A web service, the function of which is to return identity matches for a given identity search input. The search response will be based on a set of match rules as configured by the tool administrator.The web service supports many popular and accepted Identity/Entity Matching Algorithms (both Phonetic and Edit Distance) such as Soundex, NYSIIS, DaitchMakotoff, JaroWinkler, LevenShtein. The implementation of these algorithms is based on OYSTER project from University of Arkansas, the details of which are provided in the next section.
The ID Match core reuses Libraries from the OYSTER project. The OYSTER Open Source Project is sponsored by the Center for Advanced Research in Entity Resolution and Information Quality (ERIQ) at the University of Arkansas at Little Rock. It is intended to provide an entity resolution system that includes functionality for entity identity information management (EIIM). For information, please goto the References section below.
In addition to the OYSTER, we evaluated other open source projects in this domain, particularly FRIL(Emory University) and OpenEMPI(Master Patient Index). OYSTER was selected to be the ideal candidate to reuse as it provided for the most current and very well documented code base. Besides of all the three projects selected as finalists, OYSTER is the only project that is quite active and still releasing updates.
Though the said matching algorithms are pretty standard and the implementations for which might not change, we look forward to work with UA at LittleRock, for any help in tuning the implementations for performance gains where needed.

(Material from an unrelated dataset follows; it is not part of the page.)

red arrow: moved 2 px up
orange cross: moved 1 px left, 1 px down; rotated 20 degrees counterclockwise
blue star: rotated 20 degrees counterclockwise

The ID Match Engine tool is designed to provide for a Rest like service with JSON bindings. The implementation of which is currently under testing.
The API is not stable and is subject to change based on developer testing and community feedback.
For more details on the JSON request/response signature, Please refer to https://spaces.at.internet2.edu/display/cifer/SOR-Registry+Strawman+ID+Match+API
Note: While the API implementation is worked on, the tool provides for a simple web interface to test out its capabilities, such as configuring match rules, providing a search input and reviewing the results.
The main and most significant configuration task involves creating a set of Matching Rules. It is here the administrator will create a Rule that specifies the attribute to match, the algorithm to use for the matching and the score to be given when such a condition is met. The administrator shall also provide for a set of scores that will be used to classify a match as either exact match or a match for manual reconciliation.
The current revision of the application has web based Administrative UI, which is slated to deprecated in favor of file based configuration.
OYSTER:http://sourceforge.net/p/oysterer/home/Home/
FRIL:http://fril.sourceforge.net/
OpenEMPI:http://sourceforge.net/projects/openempi/http://openempi.kenai.com/
1. Needs extensive performance testing and benchmarking.
2. Bug fixes around Match Rule configuration. Currently can create rules with scores exceeding 100.
3. Change the configuration storage from backend to file based. Currently configuration is stored in backend tables. Will be moved to config file.
4. Change configuration administration from web UI to config file. Web UI will be deprecated in favor of config files.
5. Provide for configurable Schema. Current version supports a limited set of attributes hard coded into the app.
6. Provide for interface to seed the backend identity registry.
7. Edit Distance algorithms are hard coded to use 2 as the distance length, this will be changed to configurable setting.